OTTAWA, February 3, 2022 – Staff of Canada’s nuclear regulatory agency, the Canadian Nuclear Safety Commission (CNSC), have recommended approval of a controversial giant above-ground nuclear waste dump for one million tonnes of mixed radioactive and hazardous waste alongside the Ottawa River. The recommendation was contained in a licensing document and environmental assessment report released on January 25. Citizens’ groups say the document is seriously flawed and vow to fight the recommendation in licensing hearings scheduled for February 22 and May 31, 2022.
Ole Hendrickson, scientist and researcher for the group Concerned Citizens of Renfrew County and Area, said the CNSC “has failed to assess the project in an objective and scientifically credible manner.” Hendrickson noted a number of “critical omissions in the document” that he says “make it impossible for the Commission to make a sound decision about whether or not to license the dump.”
“The recommendation to approve this dump, given that it would leak and eventually disintegrate, is reckless and irresponsible on the part of CNSC staff,” said Johanna Echlin of the Old Fort William (Quebec) Cottagers’ Association. “The CNSC is supposed to protect Canadians from radioactive pollution created by the nuclear industry, not enable it,” she added.
Some of the critical omissions in the environmental assessment report noted by citizens’ groups include the following:
- Failure to consider future human exposures to nuclear waste packages containing plutonium and other long-lived substances that will remain dangerously radioactive for tens of thousands of years
- No identification of the impacts of constructing a pipeline to discharge contaminated effluent into Perch Lake, which drains into the Ottawa River; presented un-ironically as a “mitigation measure”
- Failure to seriously consider alternative sites that would avoid rapid discharge of radioactive and hazardous substances to a major water body, and avoid placing wastes in an area of high water with risk of flooding
- Inadequate consideration of alternative facility types that would not expose wastes to rain, wind, and snow; and that would not require unproven water treatment and “weather cover structure” technologies
- No consideration of risks to workers from accidents involving highly-radioactive industrial cobalt-60 irradiator wastes
- Failure to consider contamination of groundwater from the hundreds of tonnes of lead required to shield these highly-radioactive commercial wastes
- Astonishingly, the environmental assessment report contains no references
- The report fails to address the fact that the mound would degrade and that mixed radioactive and hazardous industrial wastes (arsenic, beryllium, mercury, benzene, dioxins, PCBs, etc.) would leak into the Ottawa River, essentially forever.

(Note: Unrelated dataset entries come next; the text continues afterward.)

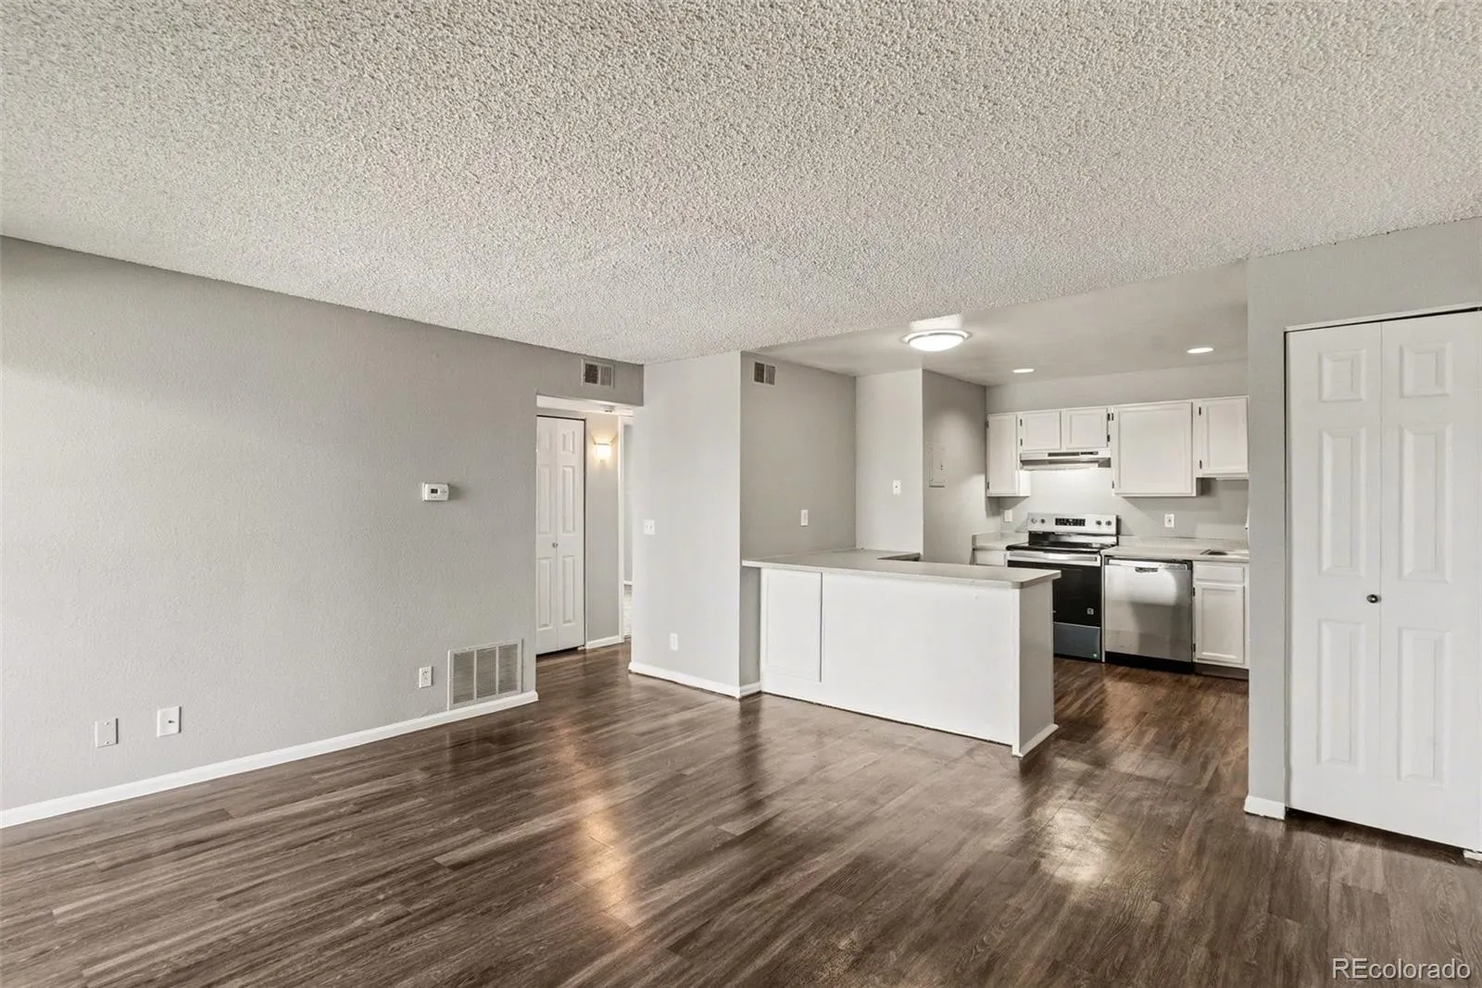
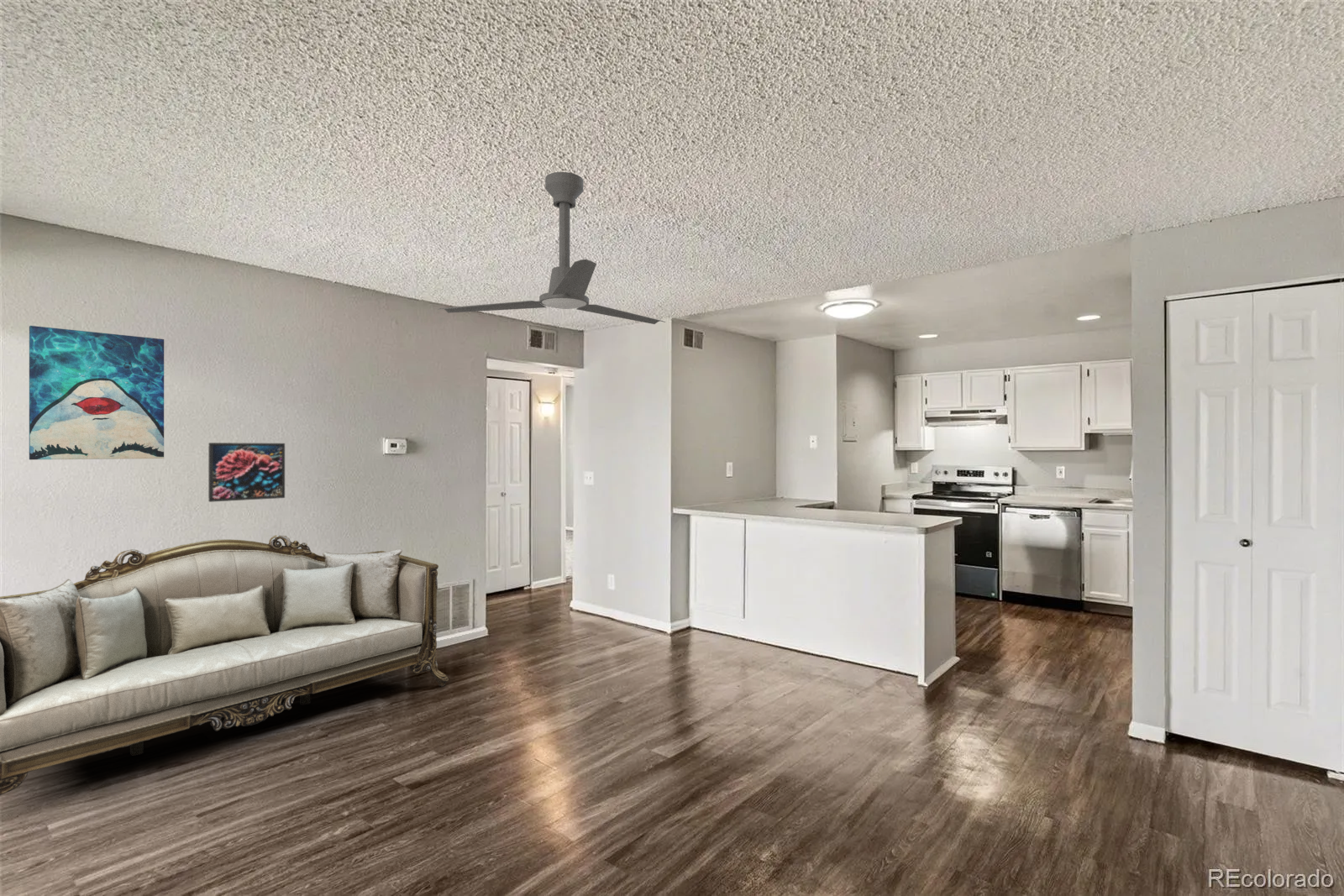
+ wall art [29,325,165,460]
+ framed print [207,442,286,503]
+ sofa [0,534,449,796]
+ ceiling fan [437,171,666,325]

Echlin and Hendrickson point to previous studies by the dump proponent that identified many ways the mound would leak, and described the inevitable disintegration of the mound within 400 years through a process of “normal evolution.” Leakage from the dump is expected to flow into surrounding wetlands that drain into the Ottawa River less than a kilometre away, contaminating a drinking water source for millions of Canadians downstream.
(Photo above from Radio Canada Découverte, March 2018, showing the mound overflowing as part of the degradation and erosion process, described by the proponent in its Performance Assessment report.)
According to Hendrickson, “CNSC has outdone itself in promoting the dump project. This is an object lesson in what happens when government agencies are captured by the industries they are supposed to regulate.”
The release of the environmental assessment report marks the end of a long “underground” phase of the licensing process for the giant radioactive dump, called the “NSDF” by the proponent, Canadian Nuclear Laboratories, owned by a consortium of multinational corporations that run Canada’s nuclear laboratories under a contract initiated by the Harper government in 2015.
Opportunities for public comments on the project’s environmental impacts ended in August 2017 after a flood of negative comments and concerns from First Nations communities, civil society groups, municipalities, independent scientists and individuals.
The Assembly of First Nations, and more than 140 downstream municipalities have passed resolutions opposing the dump plan. Members of the public will have their final opportunity to submit concerns about the proposed project at the “Part 2 licensing hearing” that is scheduled to begin on May 31, 2022.
“Interventions at that point are very unlikely to influence the Commission’s decision,” says Hendrickson, adding that “it is basically a rubber stamping process.” A planned environmental assessment hearing that was to have preceded the licensing hearing was canceled by the CNSC.
April 11 is the deadline to apply to “intervene” inn the May 31 public hearing. Interventions can be oral or written. Information about the intervention process is available here. If you are submitting written comments, your final intervention must be submitted with your application. If you wish to make an oral presentation at the hearing, you need to submit an outline of your presentation by April 11.